- **Quoted passage**:
Thursday, July 7, 2011

The New Yorker on Online Dating

Nick Paumgarten in the New Yorker: Looking for Someone

"Online dating sites, whatever their more mercenary motives, draw on the premise that there has got to be a better way. They approach the primeval mystery of human attraction with a systematic and almost Promethean hand. They rely on algorithms, those often proprietary mathematical equations and processes which make it possible to perform computational feats beyond the reach of the naked brain. Some add an extra layer of projection and interpretation; they adhere to a certain theory of compatibility, rooted in psychology or brain chemistry or genetic coding, or they define themselves by other, more readily obvious indicators of similitude, such as race, religion, sexual predilection, sense of humor, or musical taste. There are those which basically allow you to browse through profiles as you would boxes of cereal on a shelf in the store. Others choose for you; they bring five boxes of cereal to your door, ask you to select one, and then return to the warehouse with the four others. Or else they leave you with all five.

- **Given information**:
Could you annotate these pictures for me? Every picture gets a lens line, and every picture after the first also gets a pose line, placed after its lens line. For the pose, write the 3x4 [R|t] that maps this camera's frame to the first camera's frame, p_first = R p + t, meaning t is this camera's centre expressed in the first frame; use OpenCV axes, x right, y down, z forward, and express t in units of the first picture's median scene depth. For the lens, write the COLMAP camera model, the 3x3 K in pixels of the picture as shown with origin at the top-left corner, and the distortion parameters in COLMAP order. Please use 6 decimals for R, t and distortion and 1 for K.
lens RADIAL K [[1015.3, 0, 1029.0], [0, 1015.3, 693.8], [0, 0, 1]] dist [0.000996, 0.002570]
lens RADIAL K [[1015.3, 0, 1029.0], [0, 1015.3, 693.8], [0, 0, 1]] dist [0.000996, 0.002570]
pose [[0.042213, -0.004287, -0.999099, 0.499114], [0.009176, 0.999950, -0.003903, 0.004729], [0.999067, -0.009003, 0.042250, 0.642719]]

- **Assignment**:
According to the quoted passage on online dating, what do algorithms make it possible to do?

- **Result for this exercise**:
They make it possible to perform computational feats beyond the reach of the naked brain.